**Texte fourni:**
--------------------
En 10 ans, Facebook est devenu un acteur incontournable du web, devenant le troisième site le plus visité au monde après Google et Youtube. Réseau social de masse, canal majeur de diffusion d’informations, Facebook n’en reste pas moins avant tout une régie publicitaire, véritable machine à collecter des informations sur ses usagers.

 

C’est le directeur de l’information de la RTBF, Jean-Pierre Jacqmin, qui l’annonçait dans Le Soir du14 janvier dernier: le concurrent principal, désormais, « ce n’est plus RTL mais Facebook ». En effet, le réseau social le plus populaire du monde est devenu en moins de 10 ans un fournisseur d’informations de premier ordre auprès des Belges. Les chiffres sont éloquents : 6 millions de Belges ont un compte Facebook. Or le réseau social est interdit aux moins de 13 ans. Autrement dit, aujourd’hui, quasiment tous les belges connectés ont un compte Facebook. Ils le consultent au moins autant sur ordinateur que sur smartphone, et y passent de plus en plus de temps chaque jour. La fracture numérique n’est plus du côté des accès au web, mais bien dans ses usages.
--------------------
**Données recueillies:**
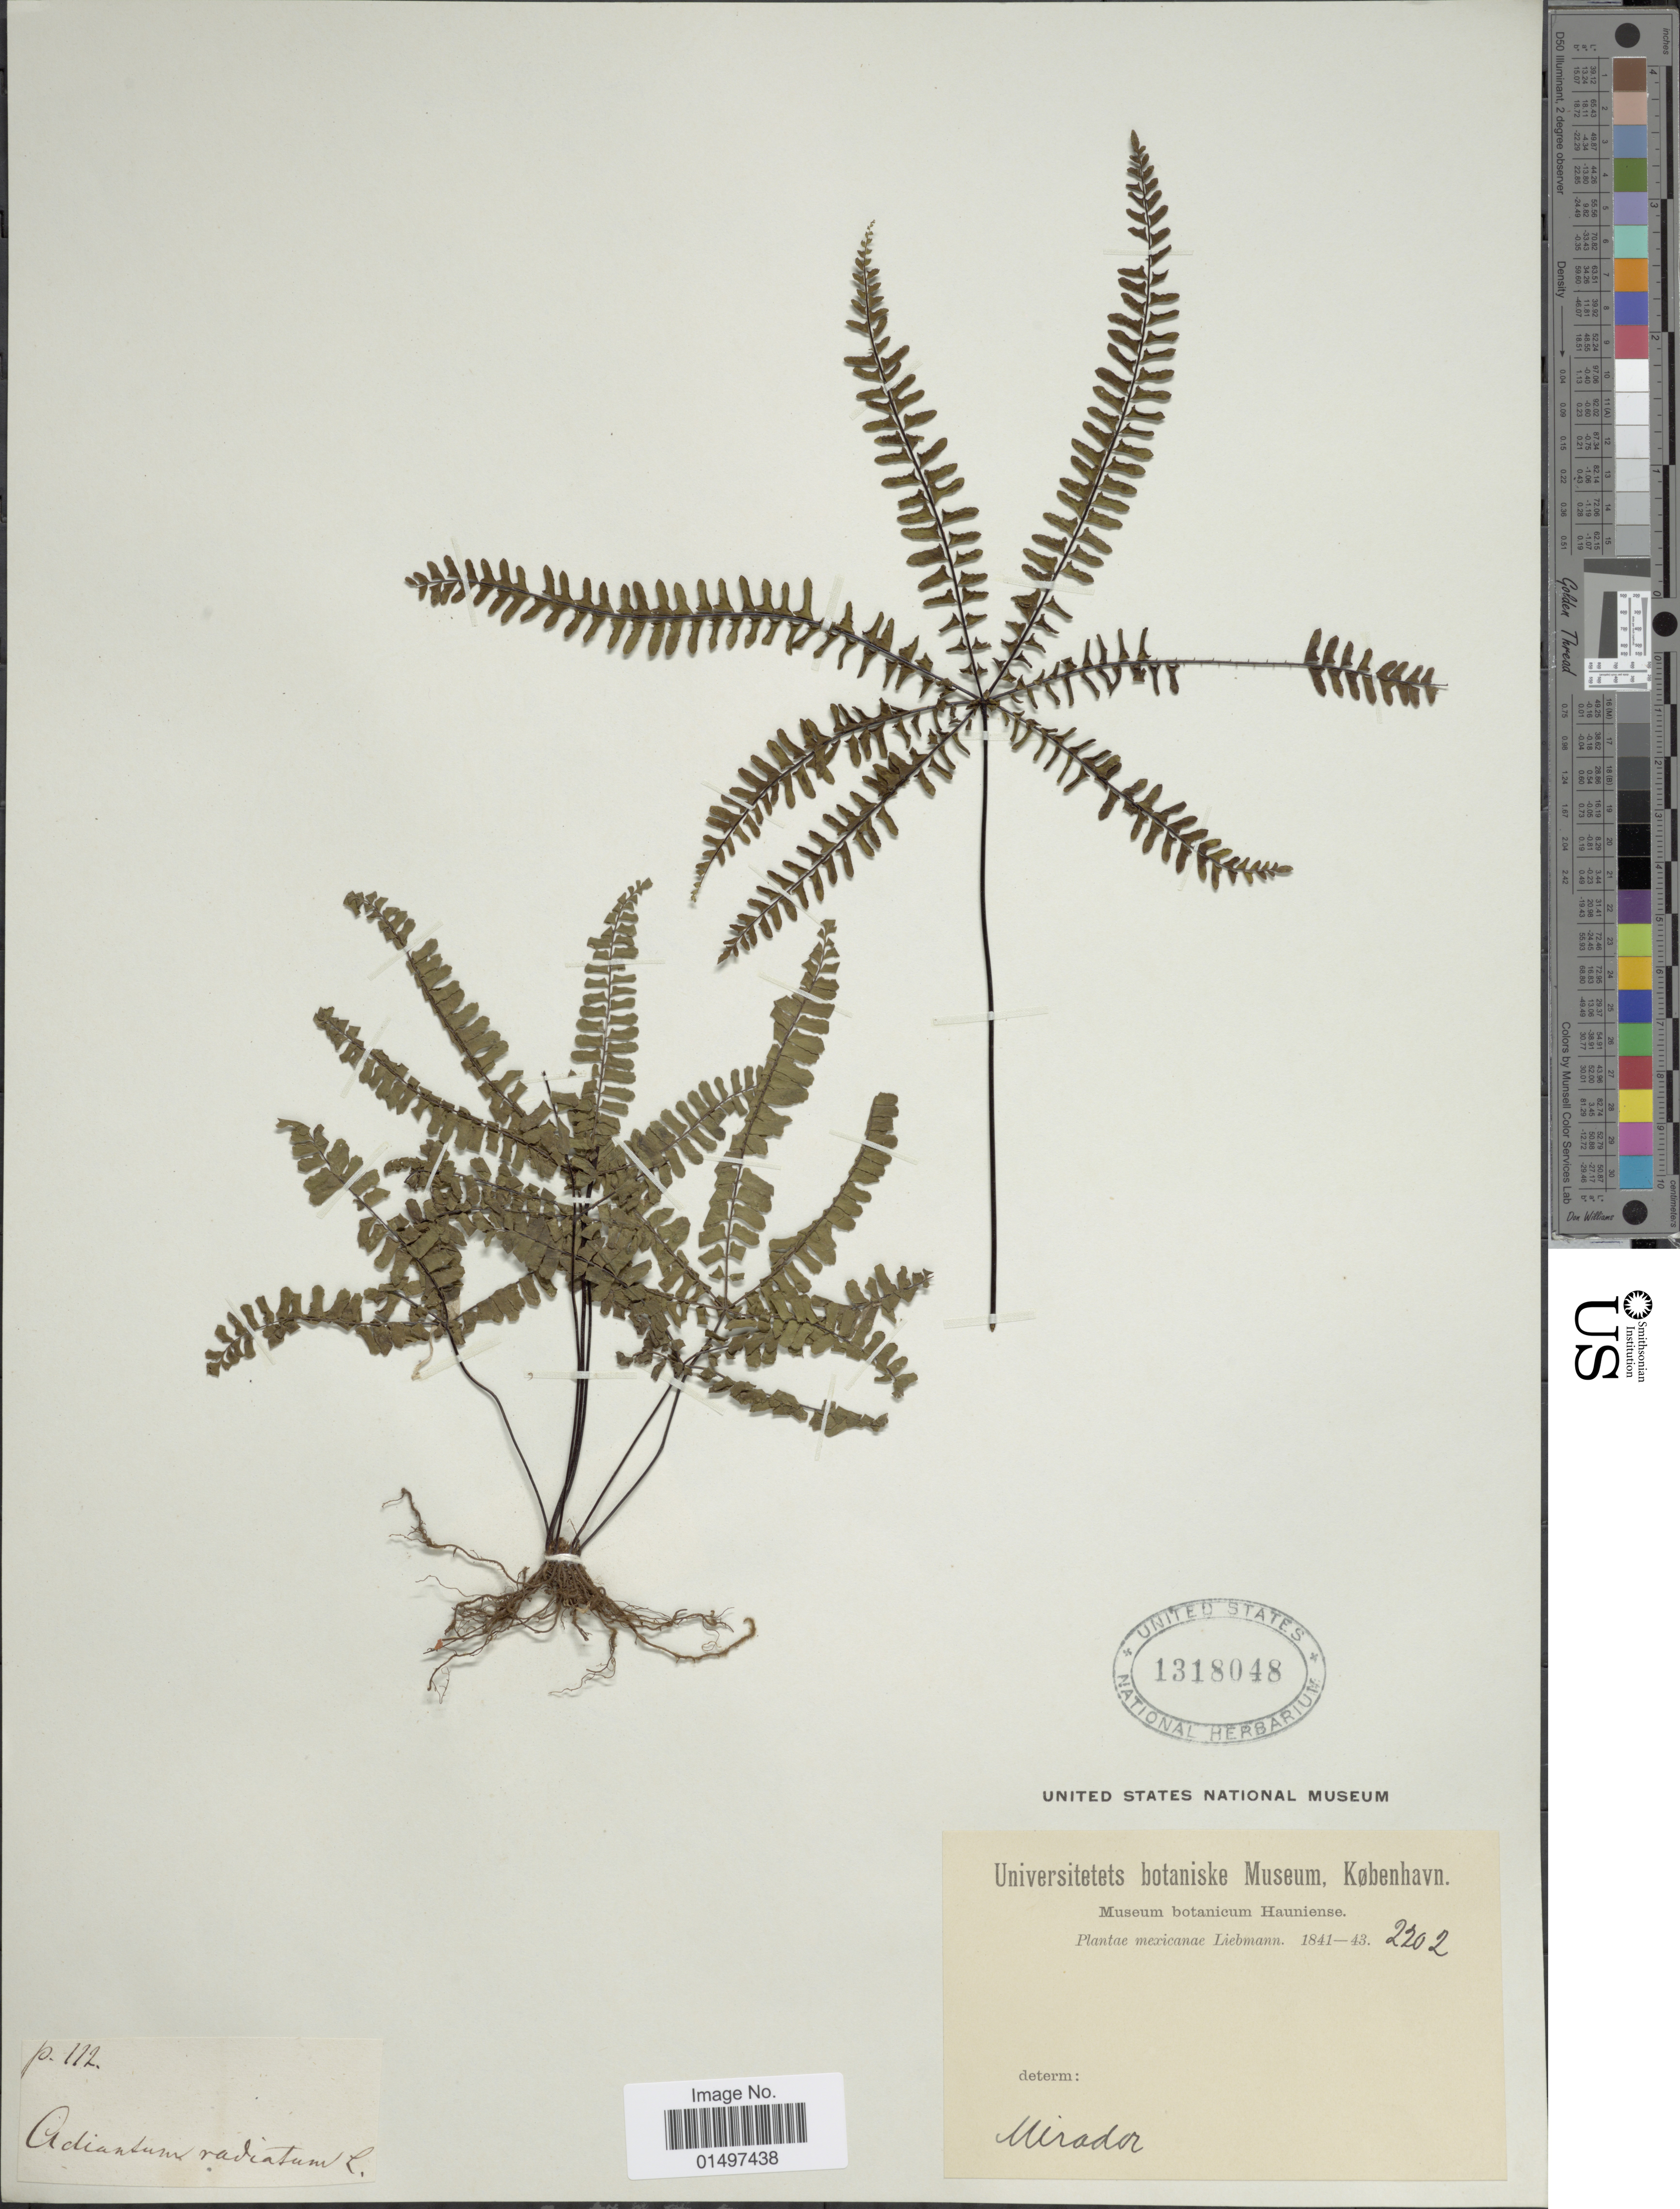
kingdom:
--------------------
**Consignes:**
A: Traduisez en anglais cette phrase du texte sur Facebook : « Les chiffres sont éloquents : 6 millions de Belges ont un compte Facebook. »
B: Recopiez le passage du texte sur Facebook qui commence par « En 10 ans, Facebook » et va jusqu'à « sur ses usagers. ».
C: Poursuivez le texte sur Facebook à partir de sa dernière phrase.
On n'a pas besoin des lignes pour faire ce travail.

**Réponses aux consignes:**
A: The figures speak for themselves: 6 million Belgians have a Facebook account.

B:
En 10 ans, Facebook est devenu un acteur incontournable du web, devenant le troisième site le plus visité au monde après Google et Youtube. Réseau social de masse, canal majeur de diffusion d’informations, Facebook n’en reste pas moins avant tout une régie publicitaire, véritable machine à collecter des informations sur ses usagers.

C:
Éducation aux médias

Lorsqu’un media (dans le cas de Facebook, le terme « dispositif web » ou « réseau social » conviendra sans doute mieux) devient à ce point incontournable, il est sain – pour ne pas dire nécessaire – de s’intéresser à son fonctionnement, pour réaliser « l’épaisseur des verres de lunettes » que l’on a sur le nez. Ce réseau social nous aide-t-il à voir plus clair dans la complexité du monde ou est-il au contraire une machine à créer du flou ? Quels tableaux dépeint-il de la réalité ? Une fois seulement cette étape réalisée, Facebook peut alors être utilisé avec le recul et l’esprit critique nécessaire pour en faire une source d’information mature.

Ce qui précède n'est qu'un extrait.